§ **課題 a**:
プロレスの記事では、新日本プロレスがギネスブックに申請しようとした記録は何だと書かれていますか。

§ **引用文**:
*-*-*

東京ドームの最多メインイベンター!でも100年に1人の逸材はウソ?“プロレス人気を復興させた男!”まるわかり棚橋弘至!!

『1・4』は、プロレスの日!

「新日本プロレスが、ギネスに挑戦!」

 こんな記事が各紙誌に踊ったことがあった。2005年10月のことである。新日本プロレスが、自らが持つある記録を、世界のギネスブックに申請しようとしたのである。さて、その記録とは、何だったのだろう?

 それは、「同日、同ドーム大会での毎年開催」。ポイントは、「同日」となっていること。例えば、ドームでのイベント連続開催は、渡辺美里の西武ドームLIVE(20年連続)などがあるが、こちらは日にちはまちまち。ところが新日本プロレスの場合、毎年同じ日に、同じドーム球場でおこなっている大会があるのだ。

 それが、毎年1月4日の、東京ドーム興行。なんと今回で27年連続開催。そして、もちろん来年もおこなわれるのである(28年連続)。既にこの1月4日は、東京ドーム側も新日本のために空けているという。以前の申し入れは登録まで至らなかったようだが、そこから既に10大会以上上乗せされているため、またぜひ再チャレンジして欲しいものである。

 この、2019年1月4日の東京ドーム大会を、中心選手ごとに大特集!先ずは、今回の大会でトリ(メインイベント)を務める、棚橋弘至なる人物の魅力を、奥底までご紹介したい。

*-*-*

§ **課題 b**:
レコードから「rangeland」という語を含む行をすべて抜き出してください。大文字と小文字は区別します。

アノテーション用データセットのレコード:
*-*-*

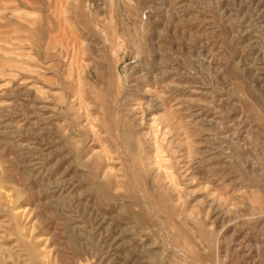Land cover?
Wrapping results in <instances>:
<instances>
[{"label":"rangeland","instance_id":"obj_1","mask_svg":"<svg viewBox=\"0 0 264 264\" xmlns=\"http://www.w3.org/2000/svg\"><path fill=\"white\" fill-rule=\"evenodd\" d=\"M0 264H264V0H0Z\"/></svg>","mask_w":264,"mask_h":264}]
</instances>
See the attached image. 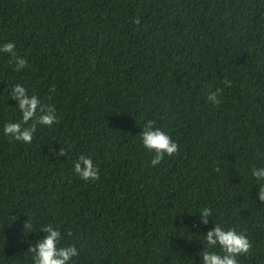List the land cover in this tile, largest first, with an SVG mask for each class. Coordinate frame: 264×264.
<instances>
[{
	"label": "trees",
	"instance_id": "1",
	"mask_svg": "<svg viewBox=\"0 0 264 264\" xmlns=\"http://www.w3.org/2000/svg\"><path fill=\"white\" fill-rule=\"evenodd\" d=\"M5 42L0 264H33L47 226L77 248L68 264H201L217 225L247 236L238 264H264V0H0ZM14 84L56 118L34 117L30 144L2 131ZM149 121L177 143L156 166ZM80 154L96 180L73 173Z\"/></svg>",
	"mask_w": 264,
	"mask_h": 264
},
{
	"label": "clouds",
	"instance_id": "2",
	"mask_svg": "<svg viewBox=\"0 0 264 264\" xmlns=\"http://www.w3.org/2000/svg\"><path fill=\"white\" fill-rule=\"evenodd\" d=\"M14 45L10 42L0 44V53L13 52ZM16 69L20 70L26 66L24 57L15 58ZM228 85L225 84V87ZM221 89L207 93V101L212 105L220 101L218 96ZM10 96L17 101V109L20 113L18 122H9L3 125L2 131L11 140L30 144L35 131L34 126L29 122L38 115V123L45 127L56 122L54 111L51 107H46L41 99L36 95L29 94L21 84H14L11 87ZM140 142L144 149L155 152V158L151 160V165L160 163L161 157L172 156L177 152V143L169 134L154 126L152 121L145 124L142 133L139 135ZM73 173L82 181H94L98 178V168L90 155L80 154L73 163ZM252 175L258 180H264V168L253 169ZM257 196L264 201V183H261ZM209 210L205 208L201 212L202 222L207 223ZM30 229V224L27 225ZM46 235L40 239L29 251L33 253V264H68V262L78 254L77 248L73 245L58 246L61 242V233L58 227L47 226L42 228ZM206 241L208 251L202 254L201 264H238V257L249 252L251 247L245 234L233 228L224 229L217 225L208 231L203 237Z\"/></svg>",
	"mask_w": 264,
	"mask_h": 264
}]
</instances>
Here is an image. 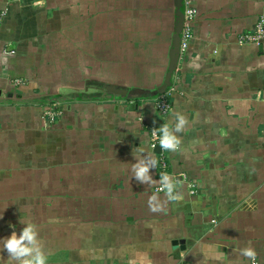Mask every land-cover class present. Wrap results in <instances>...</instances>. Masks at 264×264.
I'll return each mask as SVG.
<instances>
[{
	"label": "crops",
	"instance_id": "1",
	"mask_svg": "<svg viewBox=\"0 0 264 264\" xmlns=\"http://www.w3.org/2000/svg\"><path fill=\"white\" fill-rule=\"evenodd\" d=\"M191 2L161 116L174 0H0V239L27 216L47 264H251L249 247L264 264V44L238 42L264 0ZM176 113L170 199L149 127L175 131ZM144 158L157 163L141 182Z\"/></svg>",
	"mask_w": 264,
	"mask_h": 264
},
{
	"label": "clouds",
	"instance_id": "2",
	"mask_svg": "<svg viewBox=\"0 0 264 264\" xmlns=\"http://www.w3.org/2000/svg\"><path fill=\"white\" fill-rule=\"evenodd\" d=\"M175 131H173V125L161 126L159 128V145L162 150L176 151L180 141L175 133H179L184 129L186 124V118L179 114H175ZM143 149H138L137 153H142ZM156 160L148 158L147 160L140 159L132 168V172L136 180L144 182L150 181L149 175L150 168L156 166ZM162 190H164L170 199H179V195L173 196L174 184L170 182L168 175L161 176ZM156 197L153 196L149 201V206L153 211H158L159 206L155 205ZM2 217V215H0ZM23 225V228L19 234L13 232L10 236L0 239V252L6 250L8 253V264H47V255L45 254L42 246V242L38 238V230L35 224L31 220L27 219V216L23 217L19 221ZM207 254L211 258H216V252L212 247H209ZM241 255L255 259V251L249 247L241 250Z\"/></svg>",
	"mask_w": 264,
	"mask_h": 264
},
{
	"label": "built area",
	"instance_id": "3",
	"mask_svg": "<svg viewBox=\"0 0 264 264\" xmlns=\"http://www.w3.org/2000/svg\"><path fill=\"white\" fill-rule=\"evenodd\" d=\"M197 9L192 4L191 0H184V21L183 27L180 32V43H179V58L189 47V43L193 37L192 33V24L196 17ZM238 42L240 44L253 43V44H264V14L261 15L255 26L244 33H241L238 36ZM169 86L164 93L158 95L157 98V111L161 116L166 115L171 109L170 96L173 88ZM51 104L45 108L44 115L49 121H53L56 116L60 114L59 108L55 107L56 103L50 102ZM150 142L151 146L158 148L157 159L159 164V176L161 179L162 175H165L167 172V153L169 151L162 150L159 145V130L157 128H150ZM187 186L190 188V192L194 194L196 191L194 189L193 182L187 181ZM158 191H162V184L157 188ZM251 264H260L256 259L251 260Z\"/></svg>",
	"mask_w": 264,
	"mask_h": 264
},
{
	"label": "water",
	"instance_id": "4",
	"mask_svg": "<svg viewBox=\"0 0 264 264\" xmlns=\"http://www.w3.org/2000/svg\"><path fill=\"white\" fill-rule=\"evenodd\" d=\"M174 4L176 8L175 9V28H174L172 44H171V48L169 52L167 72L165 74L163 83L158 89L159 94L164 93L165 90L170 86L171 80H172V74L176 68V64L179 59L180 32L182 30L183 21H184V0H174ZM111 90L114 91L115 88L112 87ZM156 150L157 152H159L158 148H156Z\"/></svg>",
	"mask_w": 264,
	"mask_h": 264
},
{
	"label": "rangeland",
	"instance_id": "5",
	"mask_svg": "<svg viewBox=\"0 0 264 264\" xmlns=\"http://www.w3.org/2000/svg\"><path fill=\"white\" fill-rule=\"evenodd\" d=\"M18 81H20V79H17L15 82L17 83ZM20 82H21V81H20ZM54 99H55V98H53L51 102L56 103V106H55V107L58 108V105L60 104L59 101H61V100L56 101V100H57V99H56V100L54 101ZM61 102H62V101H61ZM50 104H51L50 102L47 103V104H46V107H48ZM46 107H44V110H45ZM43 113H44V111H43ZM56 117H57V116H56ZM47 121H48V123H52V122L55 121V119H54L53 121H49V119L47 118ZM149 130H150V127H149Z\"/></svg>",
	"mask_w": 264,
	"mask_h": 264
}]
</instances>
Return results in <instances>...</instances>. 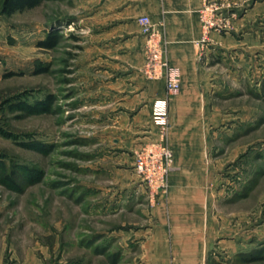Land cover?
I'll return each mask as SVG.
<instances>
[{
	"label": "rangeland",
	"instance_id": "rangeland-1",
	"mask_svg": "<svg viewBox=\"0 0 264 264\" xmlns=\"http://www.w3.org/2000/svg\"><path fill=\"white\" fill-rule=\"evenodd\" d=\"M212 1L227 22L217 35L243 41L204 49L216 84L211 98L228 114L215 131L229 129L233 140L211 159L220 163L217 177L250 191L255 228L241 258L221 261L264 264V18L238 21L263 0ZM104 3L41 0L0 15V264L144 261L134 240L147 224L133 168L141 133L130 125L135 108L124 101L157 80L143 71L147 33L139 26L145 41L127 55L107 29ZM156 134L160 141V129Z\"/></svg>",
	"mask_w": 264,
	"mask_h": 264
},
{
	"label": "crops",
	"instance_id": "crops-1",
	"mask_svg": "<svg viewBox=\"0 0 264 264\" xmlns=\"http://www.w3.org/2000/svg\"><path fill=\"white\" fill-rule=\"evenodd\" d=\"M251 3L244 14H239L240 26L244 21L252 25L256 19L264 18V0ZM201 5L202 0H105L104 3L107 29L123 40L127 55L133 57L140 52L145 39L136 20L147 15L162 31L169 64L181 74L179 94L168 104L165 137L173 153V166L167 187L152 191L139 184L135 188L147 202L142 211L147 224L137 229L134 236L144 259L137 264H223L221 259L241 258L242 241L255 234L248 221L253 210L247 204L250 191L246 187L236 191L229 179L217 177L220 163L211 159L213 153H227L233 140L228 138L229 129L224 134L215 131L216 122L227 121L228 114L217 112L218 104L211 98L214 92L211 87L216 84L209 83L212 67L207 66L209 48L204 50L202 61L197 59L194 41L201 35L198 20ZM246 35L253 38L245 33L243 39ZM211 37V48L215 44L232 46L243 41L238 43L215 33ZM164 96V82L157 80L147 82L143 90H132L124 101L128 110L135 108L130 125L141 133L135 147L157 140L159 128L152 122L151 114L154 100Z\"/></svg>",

*-*-*

§ **回答全文 a**:
「同日、同ドーム大会での毎年開催」という記録です。

§ **回答全文 b**:
[{"label":"rangeland","instance_id":"obj_1","mask_svg":"<svg viewBox=\"0 0 264 264\" xmlns=\"http://www.w3.org/2000/svg\"><path fill=\"white\" fill-rule=\"evenodd\" d=\"M0 264H264V0H0Z\"/></svg>","mask_w":264,"mask_h":264}]
	"label": "rangeland",
	"label": "rangeland",
	"instance_id": "rangeland-1",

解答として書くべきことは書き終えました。